● Assigned task:
Transcribe every entry word for word. Skip the pictures.

● Supplied material:
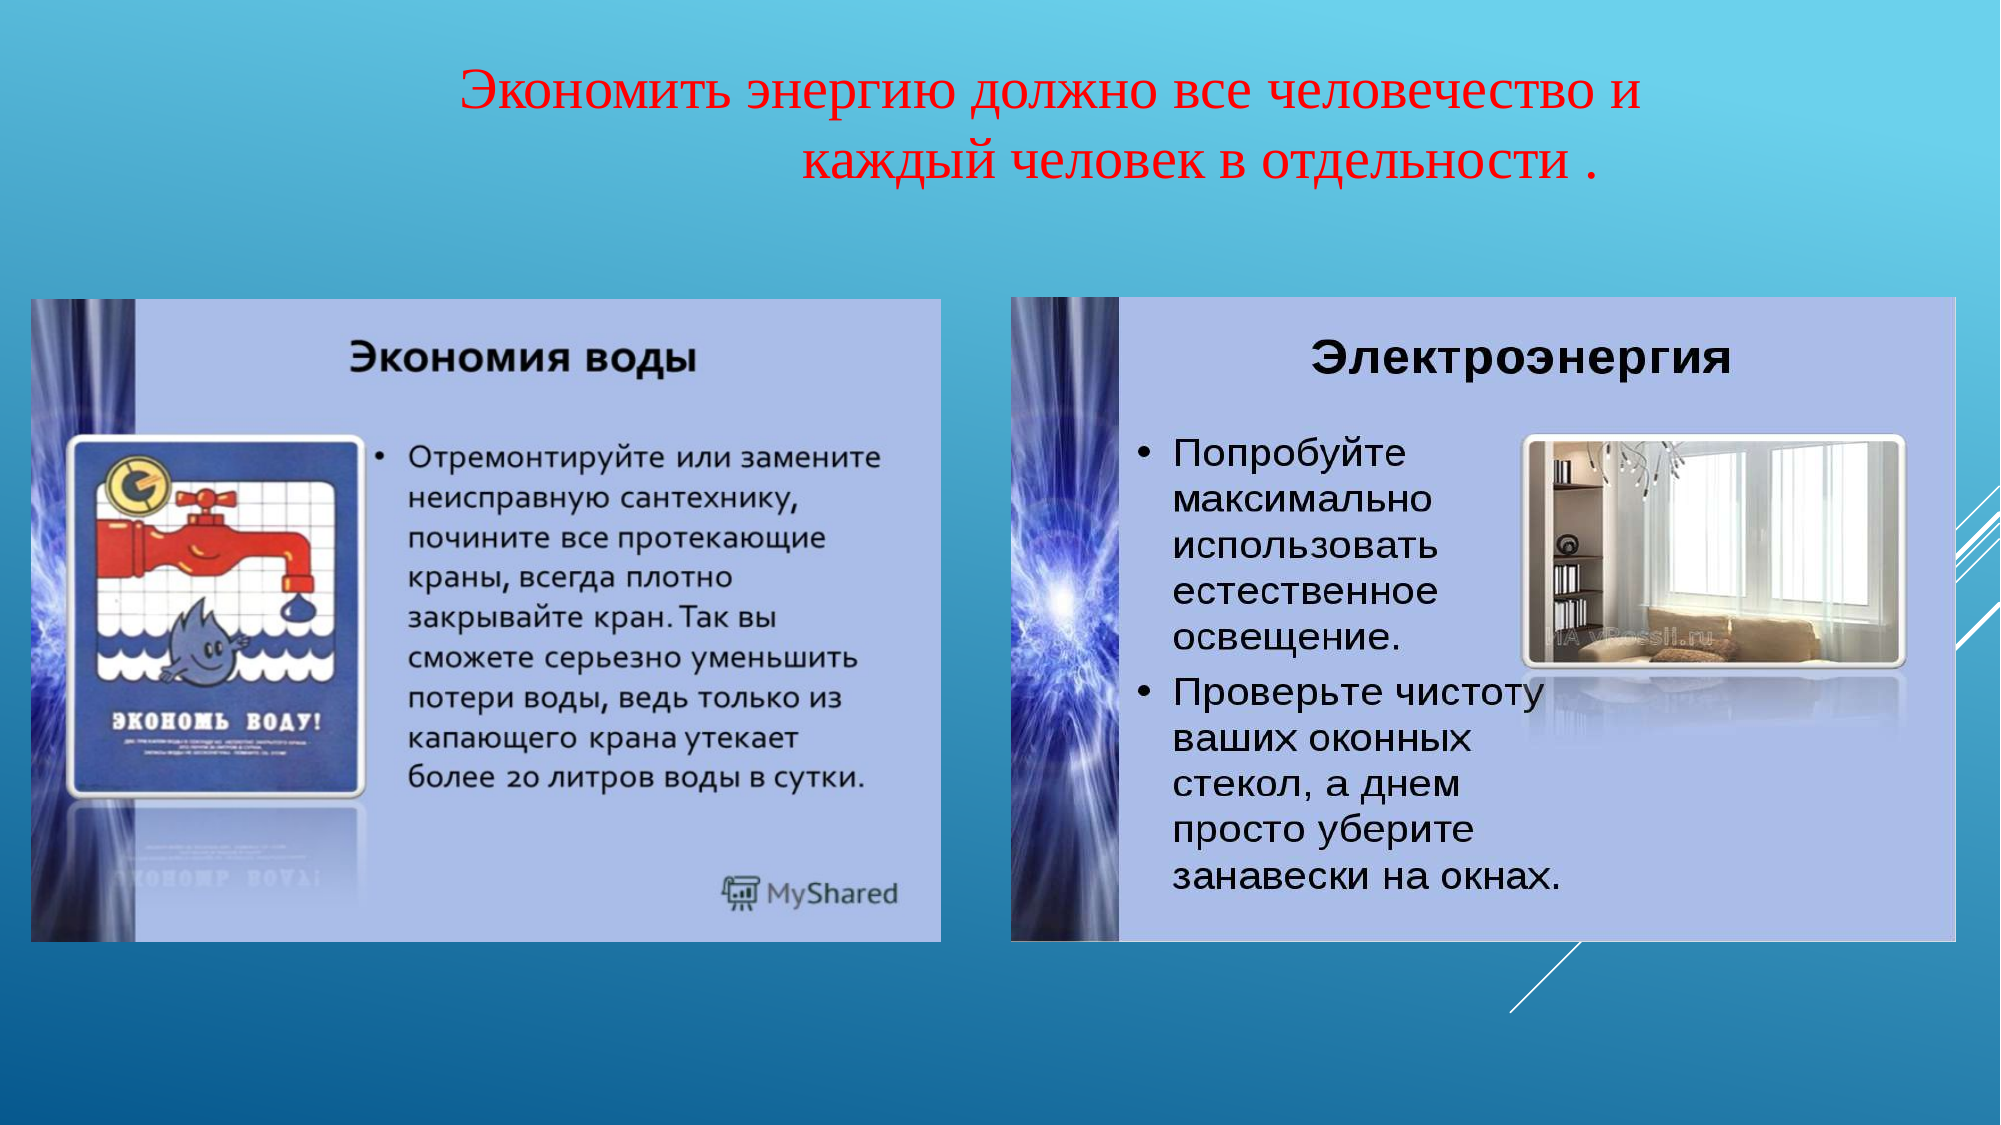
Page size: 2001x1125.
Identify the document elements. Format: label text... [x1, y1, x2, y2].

picture [31, 299, 942, 943]
picture [1011, 297, 1956, 943]
text_box Экономить энергию должно все человечество и каждый человек в отдельности . [421, 42, 1662, 198]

● Exercise result:
Page size: 2001x1125.
Identify the document elements. Format: label text... [x1, y1, x2, y2].

picture [31, 299, 942, 943]
picture [1011, 297, 1956, 943]
text_box Экономить энергию должно все человечество и каждый человек в отдельности . [421, 42, 1662, 198]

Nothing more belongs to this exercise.